Mick Gibbs is a roofer by profession, constructing and repairing roofs across Staffordshire in England. That’s not his only skill however. Gibbs also has an eye for winning accumulator bets. His first big win came in 1999 when he bet £2.50 and correctly predicted nine football games across Europe. That earned him £157,000. That’s small change compared to his next big win however. In 2001, Gibbs bet 30 pence to predict the winners of 15 football games across Europe and was given odds of 1,666,666. The first 14 games went exactly as Gibbs predicted so everything now depended on a Champions League match in which Bayern Munich would need to beat Valencia. The game ended in penalties. The last kick of the game was from Valencia defender Mauricio Pellegrino, but the moment the ball landed in the hands of Bayern Munich’s goalkeeper, Gibbs was £500,000 richer. Not bad for a 30 pence stake.
Horse racing was once again the sport of choice for one anonymous punter who secured an £823,000 win from a £19 accumulator bet. The odds were high but the larger bet stake allowed the individual to win such a high amount. The lucky winner was from the UK county of Leicestershire and bet on a 5-fold from a selection of horse racing meets back in April of this year. The bet remains the largest ever win paid out by bookmaker Coral.
26 year old Tayla Polia placed an outrageous 15-team parlay on a selection of NFL games at odds of 20,000/1. Her bet included Vikings -5, Falcons +3, Texans +1, Chiefs -8, Redskins +1, Patriots -14, Cardinals -4, Giants +5, Seahawks -14, Packers -3, Chargers -2, Steelers -6, Steelers/ Broncos over 45, Bengals -4, and Lions +3. She guessed them all correctly and won $100,0000. It might not be the biggest win in terms of money but it certainly is one of the biggest in terms of sheer guts judging by the selections made.

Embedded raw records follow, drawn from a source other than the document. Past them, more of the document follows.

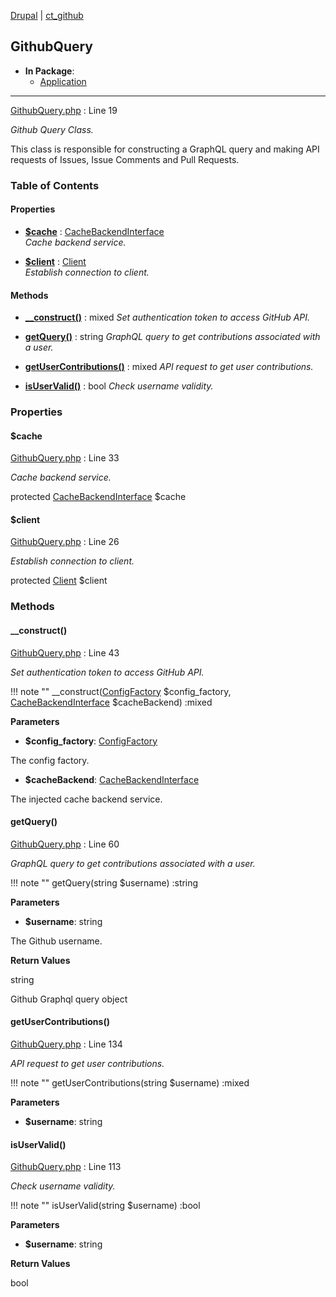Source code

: 
[Drupal](../namespaces/drupal.md) | [ct_github](../namespaces/drupal-ct-github.md)

## GithubQuery


- **In Package**:
    - [Application](../packages/Application.md)
  


---





[GithubQuery.php](../files/web-modules-custom-ct-github-src-githubquery.md) : Line 19

*Github Query Class.*


This class is responsible for constructing a GraphQL query
and making API requests of Issues, Issue Comments and
Pull Requests.







### Table of Contents









#### Properties
- **[$cache](../classes/Drupal-ct-github-GithubQuery.md#cache)**
         : [CacheBackendInterface](# "\Drupal\Core\Cache\CacheBackendInterface")  
*Cache backend service.*

- **[$client](../classes/Drupal-ct-github-GithubQuery.md#client)**
         : [Client](# "\Github\Client")  
*Establish connection to client.*


#### Methods
- **[__construct()](../classes/Drupal-ct-github-GithubQuery.md#__construct)**
           : mixed
*Set authentication token to access GitHub API.*

- **[getQuery()](../classes/Drupal-ct-github-GithubQuery.md#getquery)**
           : string
*GraphQL query to get contributions associated with a user.*

- **[getUserContributions()](../classes/Drupal-ct-github-GithubQuery.md#getusercontributions)**
           : mixed
*API request to get user contributions.*

- **[isUserValid()](../classes/Drupal-ct-github-GithubQuery.md#isuservalid)**
           : bool
*Check username validity.*







### Properties

#### $cache

[GithubQuery.php](../files/web-modules-custom-ct-github-src-githubquery.md) : Line 33

*Cache backend service.*


protected [CacheBackendInterface](# "\Drupal\Core\Cache\CacheBackendInterface") $cache







#### $client

[GithubQuery.php](../files/web-modules-custom-ct-github-src-githubquery.md) : Line 26

*Establish connection to client.*


protected [Client](# "\Github\Client") $client









### Methods

#### __construct()

[GithubQuery.php](../files/web-modules-custom-ct-github-src-githubquery.md) : Line 43

*Set authentication token to access GitHub API.*

!!! note ""
    __construct([ConfigFactory](# "\Drupal\Core\Config\ConfigFactory") $config_factory, [CacheBackendInterface](# "\Drupal\Core\Cache\CacheBackendInterface") $cacheBackend) :mixed




**Parameters**

- **$config_factory**: [ConfigFactory](# "\Drupal\Core\Config\ConfigFactory")
    
The config factory.

- **$cacheBackend**: [CacheBackendInterface](# "\Drupal\Core\Cache\CacheBackendInterface")
    
The injected cache backend service.








#### getQuery()

[GithubQuery.php](../files/web-modules-custom-ct-github-src-githubquery.md) : Line 60

*GraphQL query to get contributions associated with a user.*

!!! note ""
    getQuery(string $username) :string




**Parameters**

- **$username**: string
    
The Github username.






**Return Values**

string


Github Graphql query object



#### getUserContributions()

[GithubQuery.php](../files/web-modules-custom-ct-github-src-githubquery.md) : Line 134

*API request to get user contributions.*

!!! note ""
    getUserContributions(string $username) :mixed




**Parameters**

- **$username**: string
    







#### isUserValid()

[GithubQuery.php](../files/web-modules-custom-ct-github-src-githubquery.md) : Line 113

*Check username validity.*

!!! note ""
    isUserValid(string $username) :bool




**Parameters**

- **$username**: string
    





**Return Values**

bool




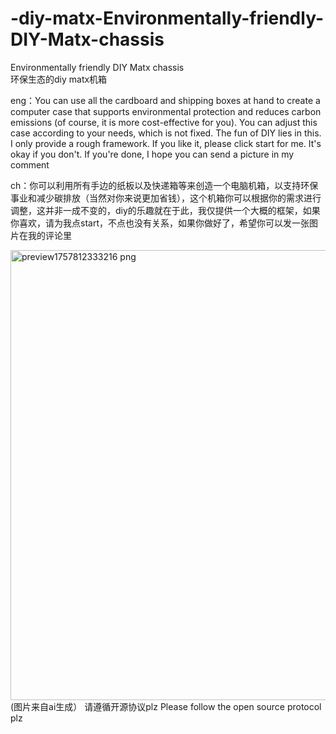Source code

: # -diy-matx-Environmentally-friendly-DIY-Matx-chassis
Environmentally friendly DIY Matx chassis  
环保生态的diy matx机箱

eng：You can use all the cardboard and shipping boxes at hand to create a computer case that supports environmental protection and reduces carbon emissions (of course, it is more cost-effective for you). You can adjust this case according to your needs, which is not fixed. The fun of DIY lies in this. I only provide a rough framework. If you like it, please click start for me. It's okay if you don't. If you're done, I hope you can send a picture in my comment

ch：你可以利用所有手边的纸板以及快递箱等来创造一个电脑机箱，以支持环保事业和减少碳排放（当然对你来说更加省钱），这个机箱你可以根据你的需求进行调整，这并非一成不变的，diy的乐趣就在于此，我仅提供一个大概的框架，如果你喜欢，请为我点start，不点也没有关系，如果你做好了，希望你可以发一张图片在我的评论里

<img width="1280" height="720" alt="preview1757812333216 png" src="https://github.com/user-attachments/assets/e01f13b8-7345-44cf-9164-3d1a4b4277df" />
(图片来自ai生成）
请遵循开源协议plz
Please follow the open source protocol plz
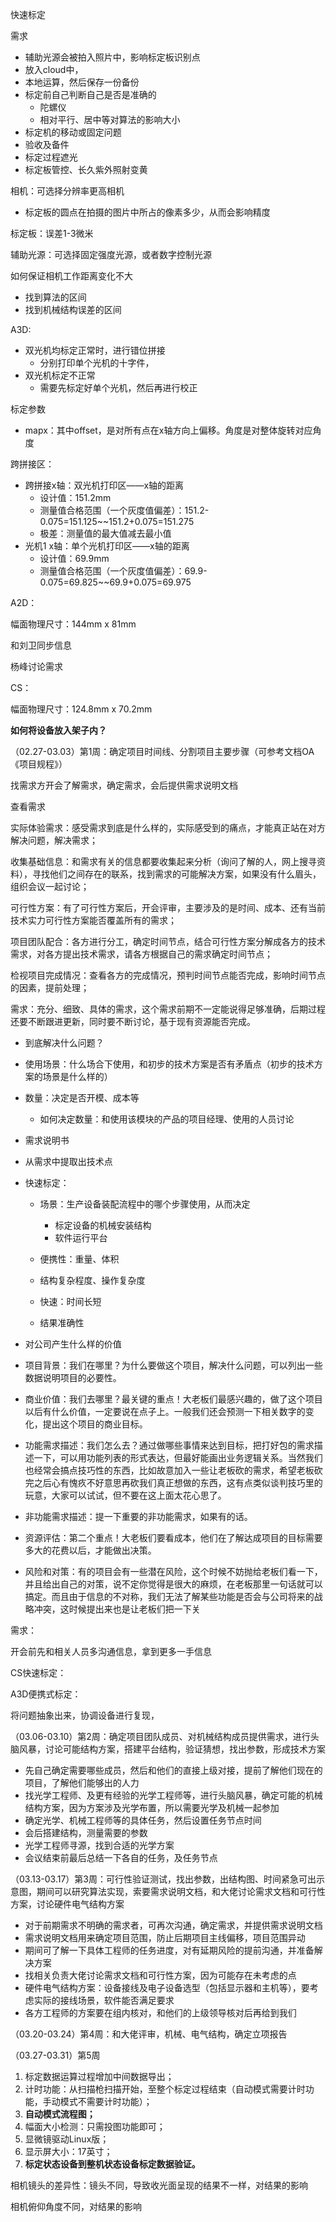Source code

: 快速标定

需求

- 辅助光源会被拍入照片中，影响标定板识别点
- 放入cloud中，
- 本地运算，然后保存一份备份
- 标定前自己判断自己是否是准确的
  - 陀螺仪
  - 相对平行、居中等对算法的影响大小
- 标定机的移动或固定问题
- 验收及备件
- 标定过程遮光
- 标定板管控、长久紫外照射变黄



相机：可选择分辨率更高相机

- 标定板的圆点在拍摄的图片中所占的像素多少，从而会影响精度

标定板：误差1-3微米

辅助光源：可选择固定强度光源，或者数字控制光源

如何保证相机工作距离变化不大

- 找到算法的区间
- 找到机械结构误差的区间





A3D:

- 双光机均标定正常时，进行错位拼接
  - 分别打印单个光机的十字件，
- 双光机标定不正常
  - 需要先标定好单个光机，然后再进行校正

标定参数

- mapx：其中offset，是对所有点在x轴方向上偏移。角度是对整体旋转对应角度

跨拼接区：

- 跨拼接x轴：双光机打印区——x轴的距离
  - 设计值：151.2mm
  - 测量值合格范围（一个灰度值偏差）：151.2-0.075=151.125~~151.2+0.075=151.275
  - 极差：测量值的最大值减去最小值
- 光机1 x轴：单个光机打印区——x轴的距离
  - 设计值：69.9mm
  - 测量值合格范围（一个灰度值偏差）：69.9-0.075=69.825~~69.9+0.075=69.975



A2D：

幅面物理尺寸：144mm x 81mm

和刘卫同步信息

杨峰讨论需求



CS：

幅面物理尺寸：124.8mm x 70.2mm

**如何将设备放入架子内？**



（02.27-03.03）第1周：确定项目时间线、分割项目主要步骤（可参考文档OA《项目规程》）

找需求方开会了解需求，确定需求，会后提供需求说明文档

查看需求

实际体验需求：感受需求到底是什么样的，实际感受到的痛点，才能真正站在对方解决问题，解决需求；

收集基础信息：和需求有关的信息都要收集起来分析（询问了解的人，网上搜寻资料），寻找他们之间存在的联系，找到需求的可能解决方案，如果没有什么眉头，组织会议一起讨论；

可行性方案：有了可行性方案后，开会评审，主要涉及的是时间、成本、还有当前技术实力可行性方案能否覆盖所有的需求；

项目团队配合：各方进行分工，确定时间节点，结合可行性方案分解成各方的技术需求，对各方提出技术需求，请各方根据自己的需求确定时间节点；

检视项目完成情况：查看各方的完成情况，预判时间节点能否完成，影响时间节点的因素，提前处理；



需求：充分、细致、具体的需求，这个需求前期不一定能说得足够准确，后期过程还要不断跟进更新，同时要不断讨论，基于现有资源能否完成。

- 到底解决什么问题？
- 使用场景：什么场合下使用，和初步的技术方案是否有矛盾点（初步的技术方案的场景是什么样的）
- 数量：决定是否开模、成本等
  - 如何决定数量：和使用该模块的产品的项目经理、使用的人员讨论

- 需求说明书
- 从需求中提取出技术点
- 快速标定：
  - 场景：生产设备装配流程中的哪个步骤使用，从而决定
    - 标定设备的机械安装结构
    - 软件运行平台

  - 便携性：重量、体积
  - 结构复杂程度、操作复杂度
  - 快速：时间长短
  - 结果准确性


- 对公司产生什么样的价值
- 项目背景：我们在哪里？为什么要做这个项目，解决什么问题，可以列出一些数据说明项目的必要性。
- 商业价值：我们去哪里？最关键的重点！大老板们最感兴趣的，做了这个项目以后有什么价值，一定要说在点子上。一般我们还会预测一下相关数字的变化，提出这个项目的商业目标。
- 功能需求描述：我们怎么去？通过做哪些事情来达到目标，把打好包的需求描述一下，可以用功能列表的形式表达，但最好能画出业务逻辑关系。当然我们也经常会搞点技巧性的东西，比如故意加入一些让老板砍的需求，希望老板砍完之后心有愧疚不好意思再砍我们真正想做的东西，这有点类似谈判技巧里的玩意，大家可以试试，但不要在这上面太花心思了。
- 非功能需求描述：提一下重要的非功能需求，如果有的话。
- 资源评估：第二个重点！大老板们要看成本，他们在了解达成项目的目标需要多大的花费以后，才能做出决策。
- 风险和对策：有的项目会有一些潜在风险，这个时候不妨抛给老板们看一下，并且给出自己的对策，说不定你觉得是很大的麻烦，在老板那里一句话就可以搞定。而且由于信息的不对称，我们无法了解某些功能是否会与公司将来的战略冲突，这时候提出来也是让老板们把一下关

需求：

开会前先和相关人员多沟通信息，拿到更多一手信息

CS快速标定：

A3D便携式标定：

将问题抽象出来，协调设备进行复现，



（03.06-03.10）第2周：确定项目团队成员、对机械结构成员提供需求，进行头脑风暴，讨论可能结构方案，搭建平台结构，验证猜想，找出参数，形成技术方案

- 先自己确定需要哪些成员，然后和他们的直接上级对接，提前了解他们现在的项目，了解他们能够出的人力
- 找光学工程师、及更有经验的光学工程师等，进行头脑风暴，确定可能的机械结构方案，因为方案涉及光学布置，所以需要光学及机械一起参加
- 确定光学、机械工程师等的具体任务，然后设置任务节点时间
- 会后搭建结构，测量需要的参数
- 光学工程师寻源，找到合适的光学方案
- 会议结束前最后总结一下各自的任务，及任务节点

（03.13-03.17）第3周：可行性验证测试，找出参数，出结构图、时间紧急可出示意图，期间可以研究算法实现，索要需求说明文档，和大佬讨论需求文档和可行性方案，讨论硬件电气结构方案

- 对于前期需求不明确的需求者，可再次沟通，确定需求，并提供需求说明文档
- 需求说明文档用来确定项目范围，防止后期项目主线偏移，项目范围异动
- 期间可了解一下具体工程师的任务进度，对有延期风险的提前沟通，并准备解决方案
- 找相关负责大佬讨论需求文档和可行性方案，因为可能存在未考虑的点
- 硬件电气结构方案：设备接线及电子设备选型（包括显示器和主机等），要考虑实际的接线场景，软件能否满足要求
- 各方工程师的方案要在组内核对，和他们的上级领导核对后再给到我们

（03.20-03.24）第4周：和大佬评审，机械、电气结构，确定立项报告

（03.27-03.31）第5周



1. 标定数据运算过程增加中间数据导出；
2. 计时功能：从扫描枪扫描开始，至整个标定过程结束（自动模式需要计时功能，手动模式不需要计时功能）；
3. **自动模式流程图；**
4. 幅面大小检测：只需投图功能即可；
5. 显微镜驱动Linux版；
6. 显示屏大小：17英寸；
7. **标定状态设备到整机状态设备标定数据验证。**



相机镜头的差异性：镜头不同，导致收光面呈现的结果不一样，对结果的影响

相机俯仰角度不同，对结果的影响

Bill Walters used to be a professional poker player before using his skills as a professional sports punter instead. Over nearly four decades, Walters has bet more money than anyone else in history and continued a winning streak that has earned him hundreds of millions of dollars. He’s living proof that sport betting is a game of skill. Like poker, Walters explains that winning sports punters have to analyze information then calculate risk and potential profits. In an interview with CBS News, Walters described his biggest and most audacious bet of all time. The New Orleans Saints were playing the Indianapolis Colts at the Super Bowl in 2010 and the consensus was that New Orleans were the underdogs. Walters analyzed all the information he had and discovered that it actually favored New Orleans as the most likely winners. He looked at the odds, calculated the risk and potential profit then decided to bet big. Walters bet $3.5 million on the supposed underdogs and New Orleans didn’t let him down. They defeated the colts 31–17 to win their first ever Super Bowl.
How much did Bill win?
No one knows, but given that the Saints were the underdogs, we’re sure he made a pretty penny off this single bet.